Del amor al odio y viceversa

Mi historia con Leo comienza como otras tantas: compartiendo piso. Alto y rubio de ojos azules, la verdad es que no era mi prototipo, aunque objetivamente no estaba tampoco mal. Fui la última en llegar al apartamento y él se encargó de darme un caluroso recibimiento. Los primeros días transcurrieron con bromas en la cocina y miraditas cada vez más cómplices. Me gustaba su sentido del humor y su sonrisa permanente. En ese sentido, mi carácter es muy parecido, así que congeniamos enseguida.
Ya desde esa primera semana me apetecía acostarme con él. Cada vez que salía de su habitación con su pelo enmarañado y su pantalón de pijama ligeramente caído, me parecía más sexy. La conexión y confianza entre los dos era poco a poco mayor, pero ello también tenía sus consecuencias. Es más, me percaté de lo irascible y malhumorado que podía llegar a ser en ocasiones. Por lo visto, yo tenía, aun sin pretenderlo, el don de sacarle de quicio. Nuestras discusiones daban paso a reconciliaciones y estas a nuevas discusiones. Sin ninguna duda, lo que necesitábamos era echar un polvo.
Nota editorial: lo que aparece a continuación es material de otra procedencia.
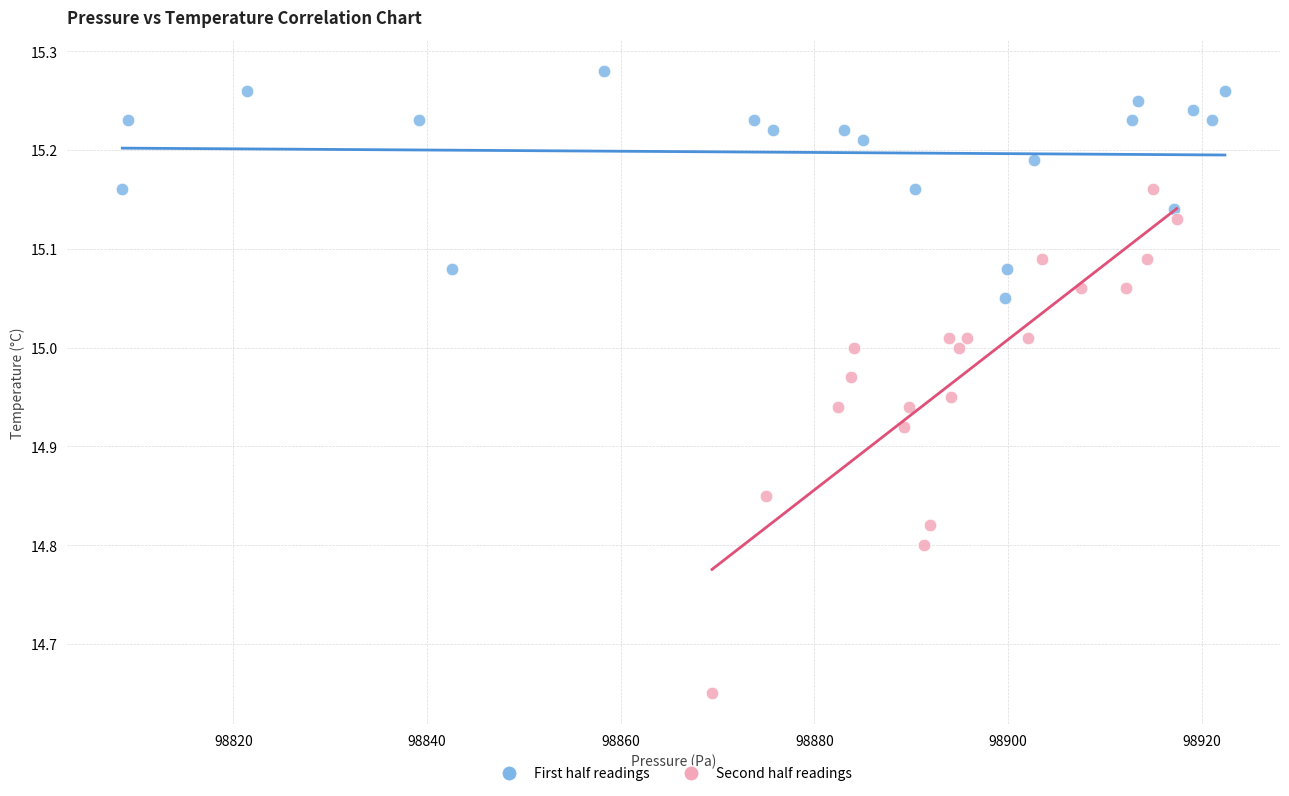

Which series reaches the minimum Y coordinate?

Second half readings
Una noche, cada uno en su habitación, nos empezamos a wasapear.
– ¿Qué haces? ¿No sales hoy?- me preguntó.
– Tocándome y pensando en ti, jajaja- respondí.
– ¡Voy!
Segundos más tarde estaba tocando mi puerta. Desde la cama, con el portátil sobre las piernas, le grité que pasara. Tras unas bromas fáciles acerca de la conversación, decidimos ver una peli en su cuarto.
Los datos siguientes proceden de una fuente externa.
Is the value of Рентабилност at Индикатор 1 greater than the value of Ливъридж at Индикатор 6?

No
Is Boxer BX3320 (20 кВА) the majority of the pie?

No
Su habitación era casi un congelador, así que no dudé un segundo en meterme bajo el nórdico. Él, más caluroso, haría lo mismo, aunque, en los primeros 5 minutos de película, me pidió permiso para quitarse los pantalones. Lo de la peli lo habíamos hecho otras veces, pero aquella noche él estaba como muy cariñoso, metiendo su mano entre mis piernas, acariciándome la cara, el escote, arrimándose demasiado…
En cuanto aparecieron los créditos finales, apoyó el portátil sobre su escritorio y se tumbó de lado en dirección a mí. Nos empezamos a besar como locos, explorando nuestras bocas como si de una asignatura pendiente se tratase. Se puso de rodillas sobre la cama y me agarró de la cintura para que me sentase sobre él. Sus dedos hábiles me desabrocharon el sujetador y mi camiseta voló hasta aterrizar en el suelo. Me sobó las tetas mientras nuestras lenguas seguían a lo suyo.
Se tumbó en la cama. Yo me quité las bragas y le bajé los calzoncillos. Emergió su miembro erecto que, a continuación, desapareció en mi boca. Enganché suavemente sus testículos con la mano mientras se la comía. La respiración de Leo cada vez era más agitada.
Me senté sobre él y él sujetaba mi cadera para mover mi cuerpo sobre su pene a su antojo. Mordía mis pezones que se cernían sobre su rostro. En un rápido giro, quedé bajo él y continuó penetrándome con nuestros jadeos como testigos. Con las piernas sobre sus hombros podía sentir cómo su polla llegaba hasta el fondo de mi ser, taladrándome sin descanso.
A cuatro patas recibí sus últimas embestidas, profundas y recreándose. Caímos sobre la cama, un poco distantes el uno del otro.
– Me gusta como besas- me dijo él.
– Tú tampoco lo haces mal- contesté yo.